I asked my friend Damianne Brand-Eubanks what happens after you swallow one of those capsules. She teaches in the College of Pharmacy and Pharmaceutical Sciences at Washington State University. She’s an expert on medication.
She told me that the outside of a pill capsule is usually made of gelatin. That’s the same stuff that’s in jello or gummy candy.
“Just like with food, you swallow the pill, and it goes down the esophagus into the stomach, where there’s a whole bunch of acid,” Brand-Eubanks said. “That acid breaks down the gelatin capsule.”
Once the capsule is broken down, your body will recycle any bits it can use. It will send the rest through your digestive tract with all the other waste that leaves your body.

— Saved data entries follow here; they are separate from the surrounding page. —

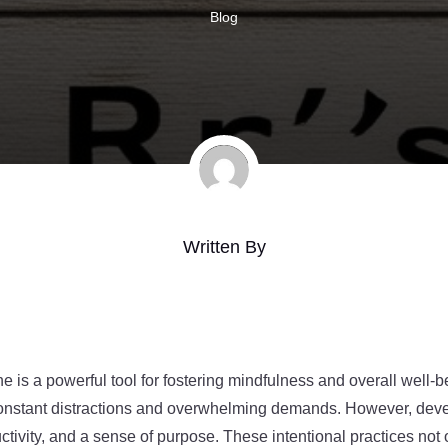
Blog
Written By
e is a powerful tool for fostering mindfulness and overall well-b
 constant distractions and overwhelming demands. However, deve
ctivity, and a sense of purpose. These intentional practices not 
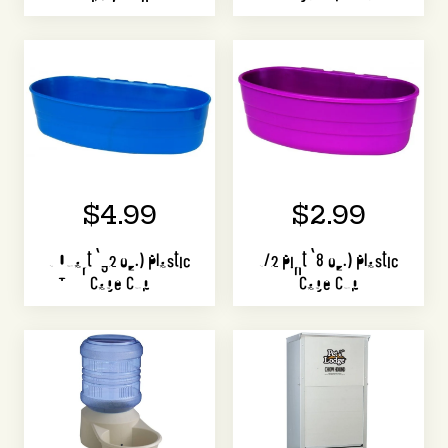
$4.99
$2.99
1 Quart (32 oz.) Plastic
1/2 Pint (8 oz.) Plastic
Cage Cup
Cage Cup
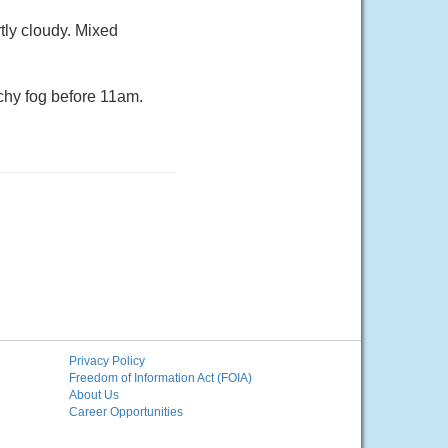
tly cloudy. Mixed
chy fog before 11am.
Privacy Policy
Freedom of Information Act (FOIA)
About Us
Career Opportunities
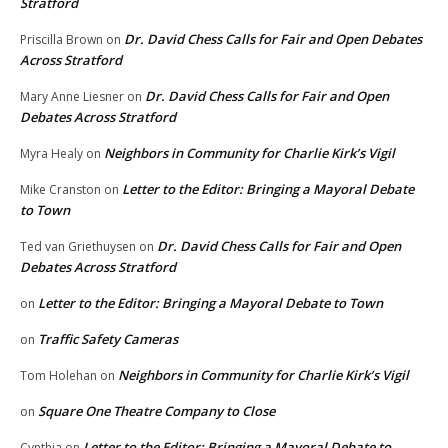
Stratford
Dr. David Chess Calls for Fair and Open Debates
Priscilla Brown
on
Across Stratford
Dr. David Chess Calls for Fair and Open
Mary Anne Liesner
on
Debates Across Stratford
Neighbors in Community for Charlie Kirk’s Vigil
Myra Healy
on
Letter to the Editor: Bringing a Mayoral Debate
Mike Cranston
on
to Town
Dr. David Chess Calls for Fair and Open
Ted van Griethuysen
on
Debates Across Stratford
Letter to the Editor: Bringing a Mayoral Debate to Town
on
Traffic Safety Cameras
on
Neighbors in Community for Charlie Kirk’s Vigil
Tom Holehan
on
Square One Theatre Company to Close
on
Letter to the Editor: Bringing a Mayoral Debate to
Cynthia
on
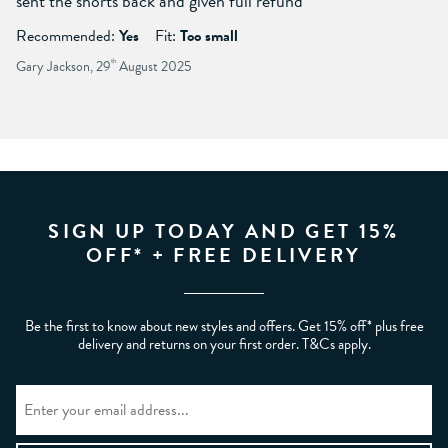
sent the shorts back and given full refund
Recommended:
Yes
Fit:
Too small
Gary Jackson, 29
th
August 2025
SIGN UP TODAY AND GET 15%
OFF* + FREE DELIVERY
Be the first to know about new styles and offers. Get 15% off* plus free
delivery and returns on your first order. T&Cs apply.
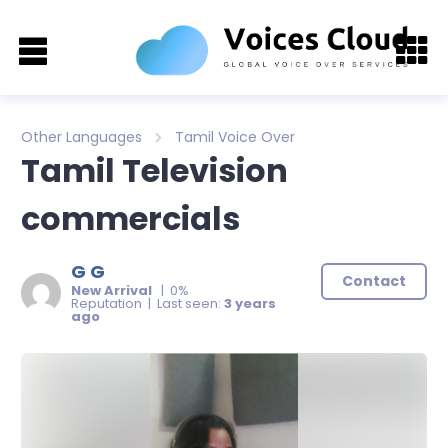
Other Languages
Tamil Voice Over
Tamil Television
commercials
G G
Contact
New Arrival
| 0%
Reputation | Last seen:
3 years
ago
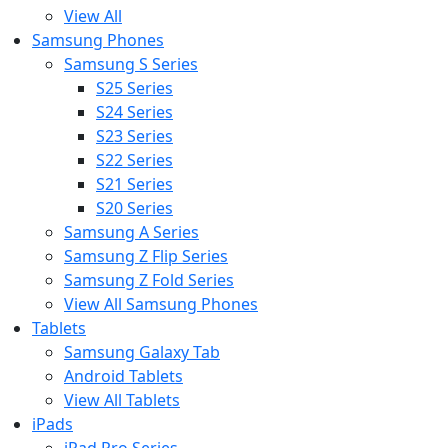
View All
Samsung Phones
Samsung S Series
S25 Series
S24 Series
S23 Series
S22 Series
S21 Series
S20 Series
Samsung A Series
Samsung Z Flip Series
Samsung Z Fold Series
View All Samsung Phones
Tablets
Samsung Galaxy Tab
Android Tablets
View All Tablets
iPads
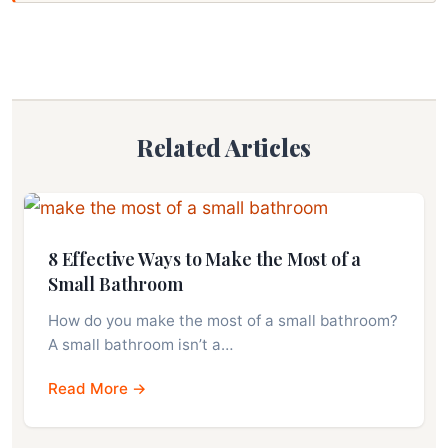
Related Articles
8 Effective Ways to Make the Most of a
Small Bathroom
How do you make the most of a small bathroom?
A small bathroom isn’t a…
Read More →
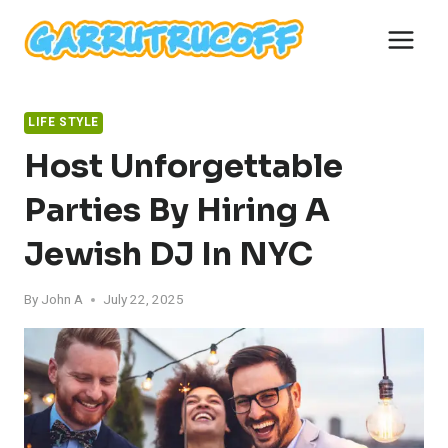
Skip
to
content
LIFE STYLE
Host Unforgettable
Parties By Hiring A
Jewish DJ In NYC
By
John A
July 22, 2025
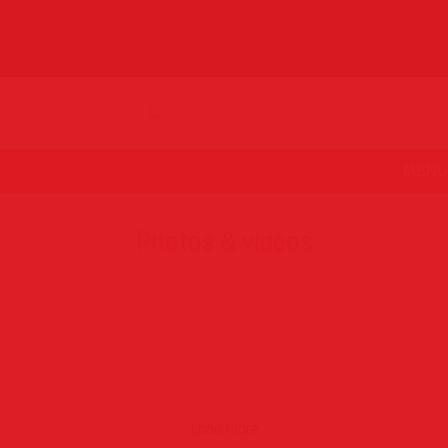
MENU
Photos & videos
Load more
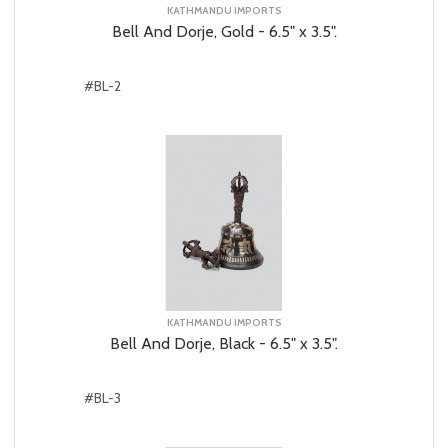
KATHMANDU IMPORTS
Bell And Dorje, Gold - 6.5" x 3.5".
#BL-2
KATHMANDU IMPORTS
Bell And Dorje, Black - 6.5" x 3.5".
#BL-3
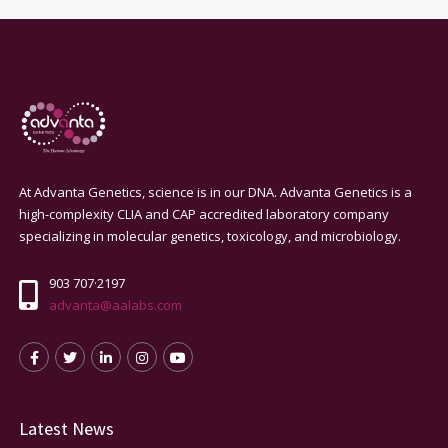
At Advanta Genetics, science is in our DNA. Advanta Genetics is a
high-complexity CLIA and CAP accredited laboratory company
specializing in molecular genetics, toxicology, and microbiology.
903 707·2197
advanta@aalabs.com
Latest News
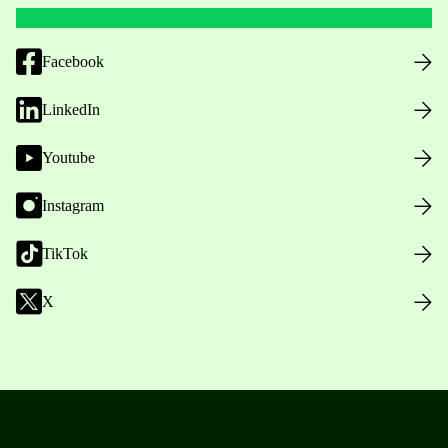
Facebook
LinkedIn
Youtube
Instagram
TikTok
X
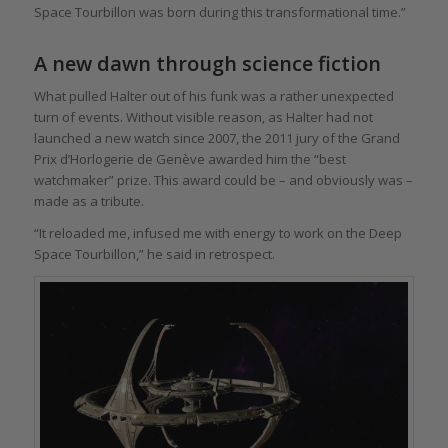
Space Tourbillon was born during this transformational time.”
A new dawn through science fiction
What pulled Halter out of his funk was a rather unexpected
turn of events. Without visible reason, as Halter had not
launched a new watch since 2007, the 2011 jury of the Grand
Prix d’Horlogerie de Genève awarded him the “best
watchmaker” prize. This award could be – and obviously was –
made as a tribute.
“It reloaded me, infused me with energy to work on the Deep
Space Tourbillon,” he said in retrospect.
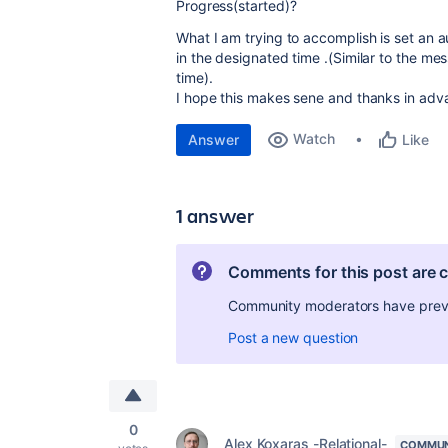
Progress(started)?
What I am trying to accomplish is set an a
in the designated time .(Similar to the mes
time).
I hope this makes sene and thanks in adva
Watch
Answer
Like
1 answer
Comments for this post are 
Community moderators have preven
Post a new question
0
Alex Koxaras -Relational-
COMMUN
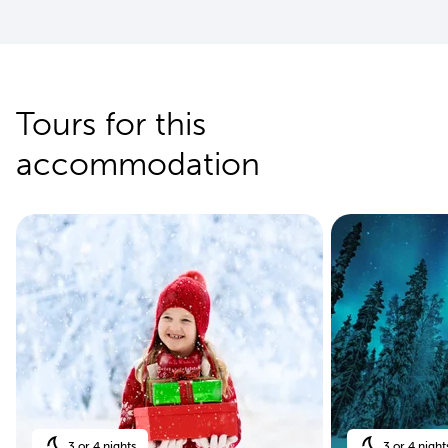
Tours for this
accommodation
3 or 4 nights
3 or 4 night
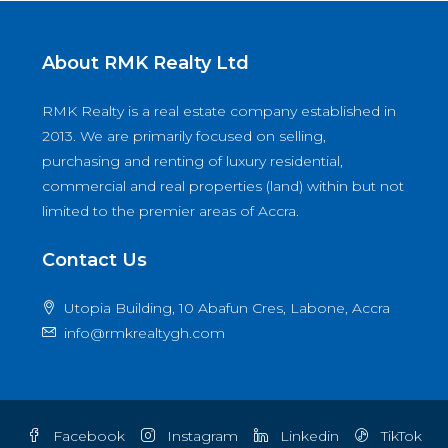
About RMK Realty Ltd
RMK Realty is a real estate company established in
2013. We are primarily focused on selling,
purchasing and renting of luxury residential,
commercial and real properties (land) within but not
limited to the premier areas of Accra.
Contact Us
Utopia Building, 10 Abafun Cres, Labone, Accra
info@rmkrealtygh.com
Facebook
Instagram
Linkedin
TikTok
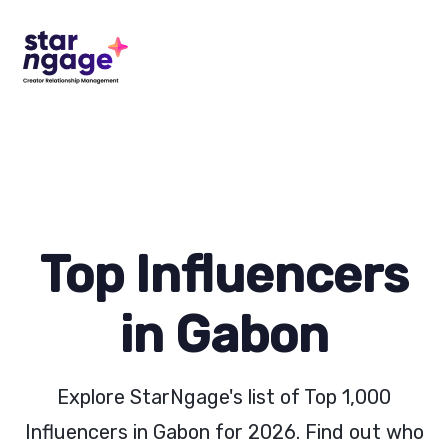
Top Influencers
in Gabon
Explore StarNgage's list of Top 1,000
Influencers in Gabon for 2026. Find out who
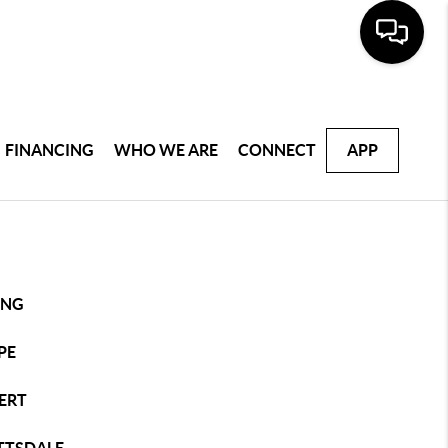
FINANCING
WHO WE ARE
CONNECT
APP
ING
PE
ERT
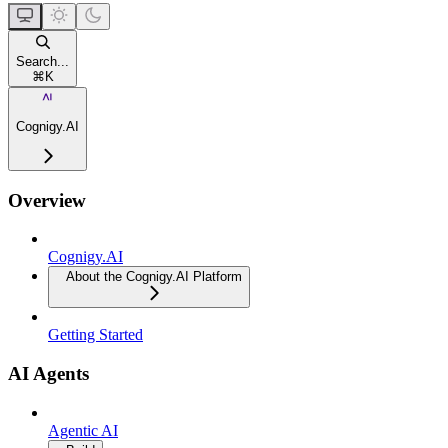
Search...
⌘
K
Cognigy.AI
Overview
Cognigy.AI
About the Cognigy.AI Platform
Getting Started
AI Agents
Agentic AI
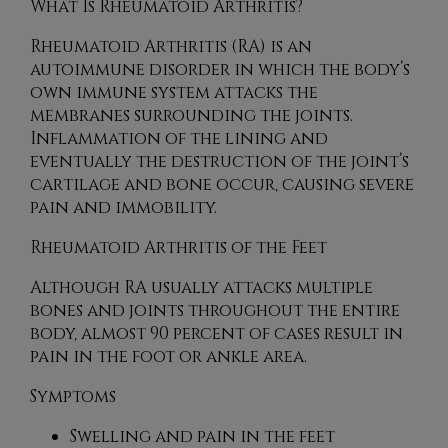
What Is Rheumatoid Arthritis?
Rheumatoid Arthritis (RA) is an
autoimmune disorder in which the body’s
own immune system attacks the
membranes surrounding the joints.
Inflammation of the lining and
eventually the destruction of the joint’s
cartilage and bone occur, causing severe
pain and immobility.
Rheumatoid Arthritis of the Feet
Although RA usually attacks multiple
bones and joints throughout the entire
body, almost 90 percent of cases result in
pain in the foot or ankle area.
Symptoms
Swelling and pain in the feet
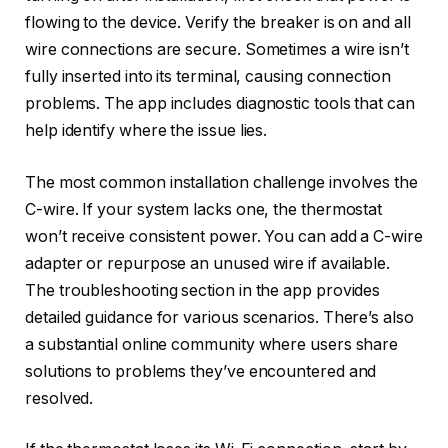
flowing to the device. Verify the breaker is on and all
wire connections are secure. Sometimes a wire isn’t
fully inserted into its terminal, causing connection
problems. The app includes diagnostic tools that can
help identify where the issue lies.
The most common installation challenge involves the
C-wire. If your system lacks one, the thermostat
won’t receive consistent power. You can add a C-wire
adapter or repurpose an unused wire if available.
The troubleshooting section in the app provides
detailed guidance for various scenarios. There’s also
a substantial online community where users share
solutions to problems they’ve encountered and
resolved.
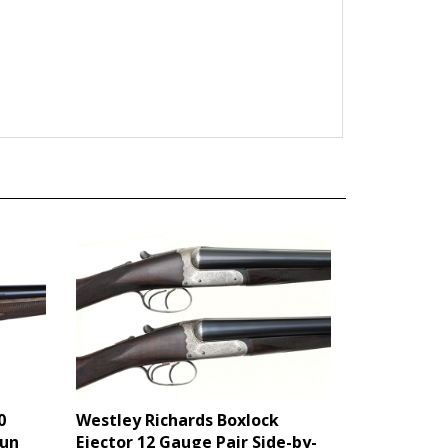
0
Westley Richards Boxlock
gun
Ejector 12 Gauge Pair Side-by-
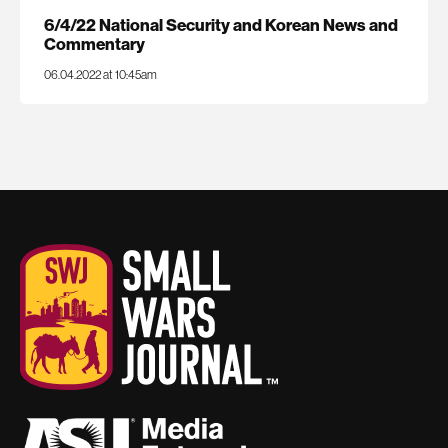
6/4/22 National Security and Korean News and
Commentary
06.04.2022 at 10:45am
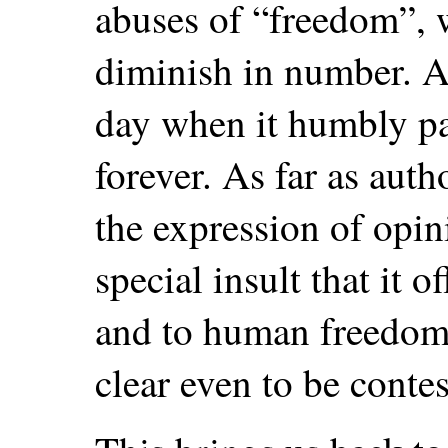
abuses of “freedom”, 
diminish in number. Al
day when it humbly pa
forever. As far as auth
the expression of opin
special insult that it o
and to human freedom 
clear even to be contes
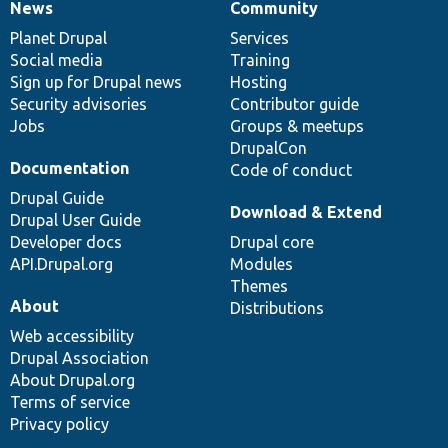
News
Community
News
Our
Documentation
Drupal
Governance
items
Planet Drupal
community
code
of
Services
Social media
base
community
Training
Sign up for Drupal news
Hosting
Security advisories
Contributor guide
Jobs
Groups & meetups
DrupalCon
Documentation
Code of conduct
Drupal Guide
Download & Extend
Drupal User Guide
Developer docs
Drupal core
API.Drupal.org
Modules
Themes
About
Distributions
Web accessibility
Drupal Association
About Drupal.org
Terms of service
Privacy policy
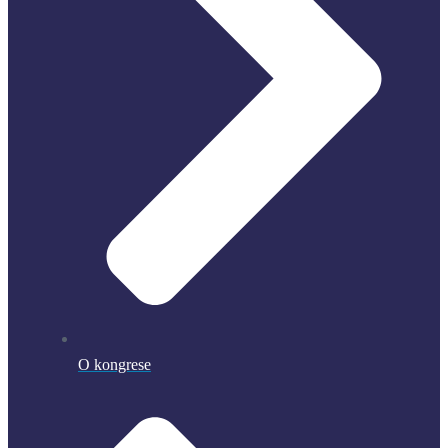
O kongrese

Dissolving that gelatin capsule releases the medicine inside. The medicine travels to the small intestine and then the liver. Brand-Eubanks says the liver acts like a gate. It can let the medicine through to the bloodstream. Or it can block it from entering and kick it out of the body as waste. Sometimes special proteins in the liver activate a medicine by changing it a little bit.
Some medication comes as a tablet. It won’t have a gelatin shell like a capsule, but it might have a protective coating. That coating prevents the tablet from dissolving in your stomach because that medicine might hurt your stomach. It dissolves once it reaches the small intestine instead.
A gelatin capsule may contain powdered medicine or liquid medicine. The water in your body will immediately turn the powder into a solution so the medicine can travel safely through your body. A tablet feels harder and doesn’t have a gelatin shell around it, but it may have a coating. Images: Sage Ross CC-BY-SA 3.0, Slashme CC-BY-SA 3.0
All those capsules and coatings are designed by scientists to release the medicine in the right place at the right time. That’s why you can’t chew up pills that are meant to be swallowed—unless a pharmacist tells you that’s ok. Chomping up a non-chewable pill could hurt your stomach or make the medicine not work right. Plus, it probably tastes horrible.
Some capsules release medicine very slowly. That capsule can’t dissolve super-fast because it needs to stick around while the medicine gradually does its thing. Those empty capsules can pass through your digestive tract in one piece.
“Sometimes the capsule can come out whole, which can be alarming, but it’s just discarded,” Brand-Eubanks said. “It’s called ghosting because when you go to the bathroom, there’s a little ghost in there.”
I guess I should take a chill pill if I ever see an empty capsule in the litter box. It’s just one of the clever ways scientists have engineered medicine to help us feel better.